The guitars on ‘Human Performance’ range from a sun-flecked jangle on the carefree bliss of ‘Outside’; to the jerky strut of ‘I was just here’ and ‘One man no city’; to the country twang of ‘Berlin got Blurry’. The aforementioned ‘I was just here’ describes the tortuous mundanity of everyday life before erupting into a punk blowout harking back to their birth in the gritty New York underground. Despite sharing the similar jerky, uptight guitars, ‘One man no city’ is a completely different animal, as a funky bass groove accompanies tribal bongos before flowing into a thick sea of hazy psychedelia.

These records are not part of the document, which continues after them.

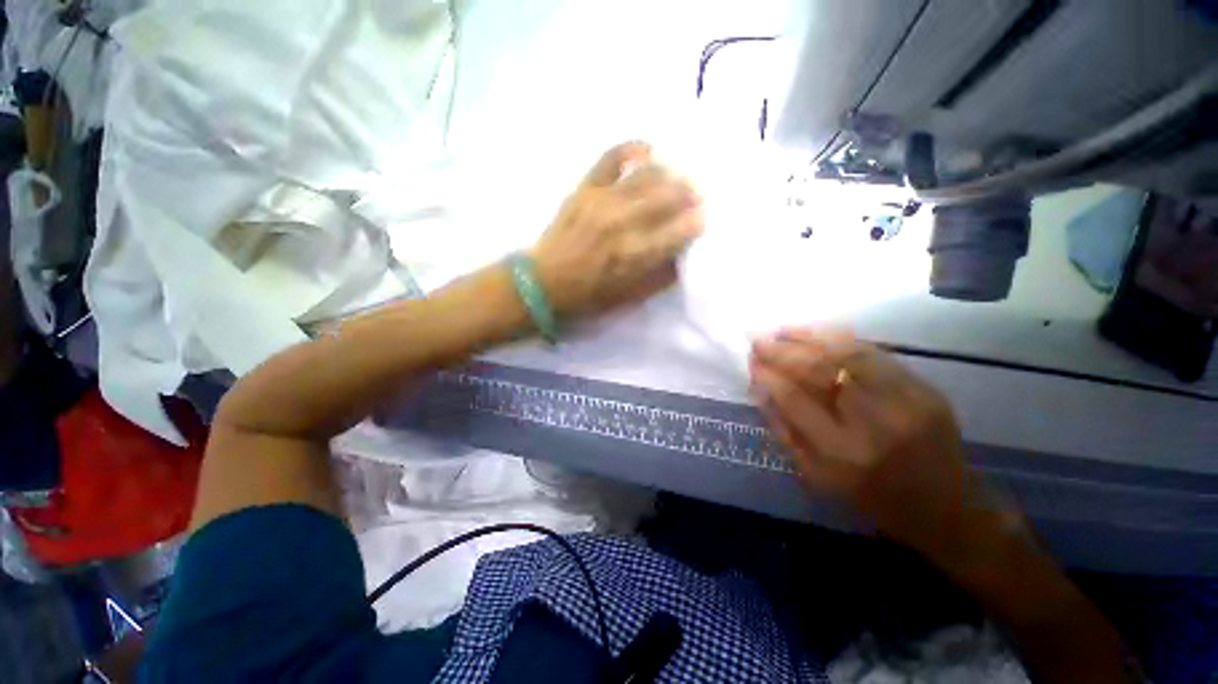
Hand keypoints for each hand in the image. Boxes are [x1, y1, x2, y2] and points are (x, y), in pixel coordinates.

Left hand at [531, 142, 703, 318]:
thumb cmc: (587, 296)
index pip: (676, 231)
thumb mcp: (628, 298)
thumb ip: (658, 279)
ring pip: (647, 175)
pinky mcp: (585, 188)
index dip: (695, 223)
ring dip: (670, 174)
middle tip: (697, 196)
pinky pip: (611, 157)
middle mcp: (622, 223)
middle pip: (667, 197)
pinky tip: (648, 151)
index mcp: (633, 255)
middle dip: (689, 194)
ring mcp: (602, 201)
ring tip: (679, 177)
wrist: (542, 282)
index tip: (703, 219)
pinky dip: (632, 149)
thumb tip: (681, 256)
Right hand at [750, 328, 991, 564]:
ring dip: (809, 337)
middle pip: (819, 370)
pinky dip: (840, 340)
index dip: (768, 376)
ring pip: (848, 353)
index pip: (794, 399)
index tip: (751, 362)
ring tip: (782, 331)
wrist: (948, 509)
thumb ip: (785, 430)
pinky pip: (874, 353)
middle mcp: (875, 422)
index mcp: (843, 453)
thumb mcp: (817, 476)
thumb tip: (760, 388)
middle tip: (758, 340)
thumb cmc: (872, 499)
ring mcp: (906, 400)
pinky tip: (818, 334)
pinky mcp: (925, 388)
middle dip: (782, 351)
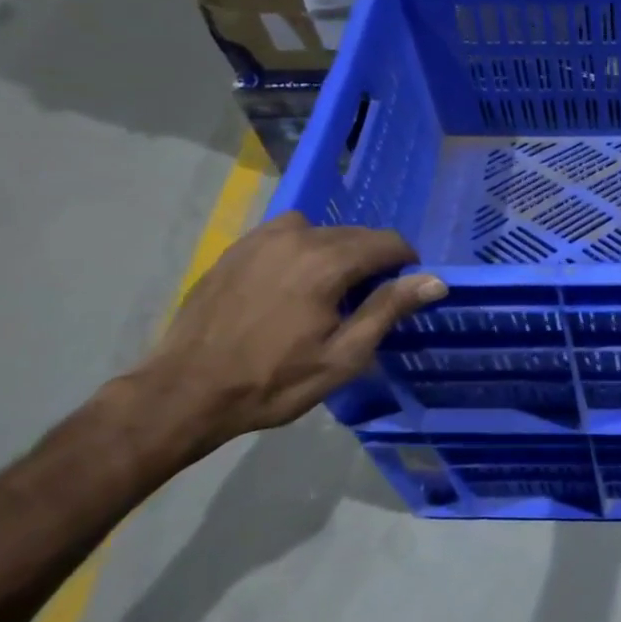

Parquet Courts punk roots shine throughout ‘Human Performance’, never more so than on ‘Two dead cops’ as urgent drums and a droning bass brawl with the unrelenting manic guitar riff, while the title track boasts a semi-raucous chorus against a meandering bassline. The band show a real penchant for unpredictability, deployed in the breakneck tempo changes on ‘Paraphrased’; and whilst they can churn out energetic fun tunes like the fantastic ‘Berlin got blurry’, they can equally throw out a sucker punch, like sleepy album closer ‘It’s gonna happen’.
Parquet Courts’ disdain for the dull greyscale of everyday life is channelled into glorious melodies and scathing cynicism on ‘Human Performance’, reaffirming their status as one of modern guitar music’s brightest sparks.